Securities Representations. The Seller hereby confirms that the securities to be acquired by the Sellers hereunder (subject to the terms and conditions herein) will be acquired for investment for the Seller’s own account, not as a nominee or agent, and not with a view to the resale or distribution of any part thereof (other than pursuant to the registration statement contemplated hereby), and that the Seller has no present intention of selling, granting any participation in, or otherwise distributing the same (other than pursuant to the registration statement contemplated hereby). The Seller further represents that the Seller does not presently have any contract, undertaking, agreement or arrangement with any Person to sell, transfer or grant participations to such Person or to any third Person, with respect to any of such securities.

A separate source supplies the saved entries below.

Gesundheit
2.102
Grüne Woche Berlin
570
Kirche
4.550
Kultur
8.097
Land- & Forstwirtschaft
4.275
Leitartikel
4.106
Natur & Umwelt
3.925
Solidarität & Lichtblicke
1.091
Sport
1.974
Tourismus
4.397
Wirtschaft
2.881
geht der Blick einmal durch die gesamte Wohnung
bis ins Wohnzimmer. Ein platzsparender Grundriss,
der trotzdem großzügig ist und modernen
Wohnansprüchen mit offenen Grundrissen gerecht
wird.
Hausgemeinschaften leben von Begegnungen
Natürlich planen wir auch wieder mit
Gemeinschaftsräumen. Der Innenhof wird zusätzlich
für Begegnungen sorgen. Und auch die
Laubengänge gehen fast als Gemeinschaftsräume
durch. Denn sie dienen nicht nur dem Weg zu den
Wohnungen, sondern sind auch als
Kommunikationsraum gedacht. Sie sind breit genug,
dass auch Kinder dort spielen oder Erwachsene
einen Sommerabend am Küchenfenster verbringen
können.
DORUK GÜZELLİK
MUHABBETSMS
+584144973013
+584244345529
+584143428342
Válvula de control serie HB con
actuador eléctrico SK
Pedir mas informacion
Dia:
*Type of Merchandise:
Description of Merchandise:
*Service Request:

The Seller understands that the securities to be acquired, subject to the terms and conditions herein, have not been, and until registered in compliance with this Agreement, will not be, registered under the Securities Act, by reason of a specific exemption from the registration provisions of the Securities Act which depends upon, among other things, the bona fide nature of the investment intent and the accuracy of the Seller’s representations as expressed herein. The Seller understands that, until registered in compliance with this Agreement, the securities are “restricted securities” under applicable U.S. federal and state securities laws and that, pursuant to these laws, the Seller must hold the securities indefinitely unless they are registered with the Securities and Exchange Commission and qualified by state authorities, or an exemption from such registration and qualification requirements is available. The Seller acknowledges that Purchaser has no obligation to register or qualify the securities for resale except as set forth in this Agreement. The Seller understands that the securities may, until registered in accordance with this Agreement, be notated with a customary Securities Act legend. The Seller represents that he is an accredited investor as defined in Rule 501(a) of Regulation D promulgated under the Securities Act.